> DOCUMENT EXTRACT
When I look at on a Q-o-Q basis, gross margins have declined.
I don't think so. It's just a 50 basis point dip compared to the previous quarter, and that is because of product mix.
The next question is from the line of Saif Sohrab Gujar from ICICI Prudential AMC.
So there is an exchange filing about incorporation of Kirloskar Advanced Systems. Can you highlight what specific is the plans with respect to this entity? How do you look at it, the next 2 to 3 years?
Yes. So there is a lot of specialized work that we are doing with our government customers, such as Defence and Railways. Now that work is slightly different from our core engines business. It has a lot to do with system integration and in case of Defence, there's Defence contracting kind of work. We felt it best to carve that work into a separate business entity, and that entity is called Kirloskar Advanced Systems Limited.
And the filing also mentioned about unmanned systems. So any adjacencies, how do you look at that? So are you going to expand to or it's, again, Power Gen related to unmanned systems you're looking at?
So we are not at a point where we can disclose that because that information is still proprietary.
At an adequate time, we can speak more about it.
Sure. And just one quick one on the employee cost in stand-alone. That this quarter is at 25%.
So any specific reason? Does this represent more of headcount addition or there is some one-off maybe relating to gratuity or something like that?
So it was a mix of both headcount and gratuity.
The next question is from the line of Sourabh Arya from Oakland Capital Management.
Congrats team for the good numbers. The first question is, let's say, till now, our focus from export side has been Middle East, Africa. And, but now that we have this EU deal, and we have clearly avoided focus in Europe till now. So will there be any change in strategy in light of this EY-FTA?
So I wouldn't say we have a change in strategy because geopolitical movements keep happening.
From a company standpoint, obviously, these changes are inputs into strategy, but our strategy, by and large, remains similar. We continue and remain committed to the Middle East and the African markets. We are studying each region and trying to develop an appropriate strategy that covers our capability, capacity and coverage for each region.

> WORK TO COMPLETE
a. From the earnings call excerpt, set down the passage that begins with the words "So I wouldn't" and ends after the words "for each region.".
b. List everything the earnings call excerpt says the strategy for each region should cover.

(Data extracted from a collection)
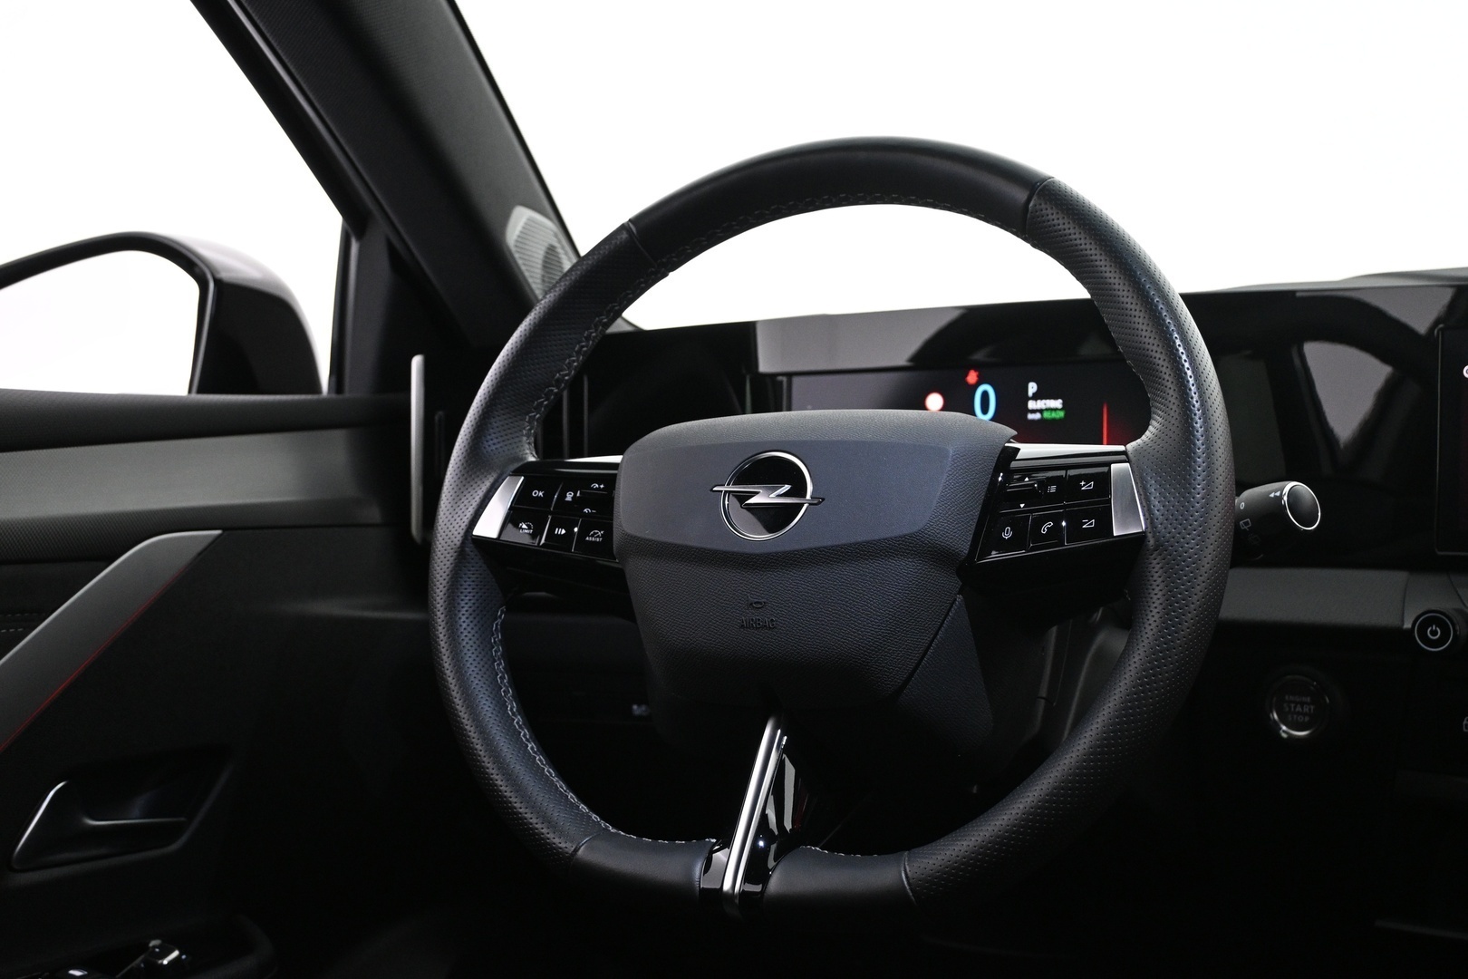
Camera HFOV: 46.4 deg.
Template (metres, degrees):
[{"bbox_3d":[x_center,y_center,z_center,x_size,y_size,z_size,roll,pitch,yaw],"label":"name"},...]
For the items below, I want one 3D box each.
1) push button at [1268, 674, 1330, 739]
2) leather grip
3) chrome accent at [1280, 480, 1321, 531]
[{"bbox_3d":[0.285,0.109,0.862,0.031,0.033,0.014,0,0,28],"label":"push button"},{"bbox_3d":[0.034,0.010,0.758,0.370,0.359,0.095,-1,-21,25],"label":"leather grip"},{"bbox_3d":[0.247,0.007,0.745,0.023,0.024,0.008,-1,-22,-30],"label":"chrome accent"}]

> SET OF ANSWERS
a.
So I wouldn't say we have a change in strategy because geopolitical movements keep happening.
From a company standpoint, obviously, these changes are inputs into strategy, but our strategy, by and large, remains similar. We continue and remain committed to the Middle East and the African markets. We are studying each region and trying to develop an appropriate strategy that covers our capability, capacity and coverage for each region.

b. capability, capacity, coverage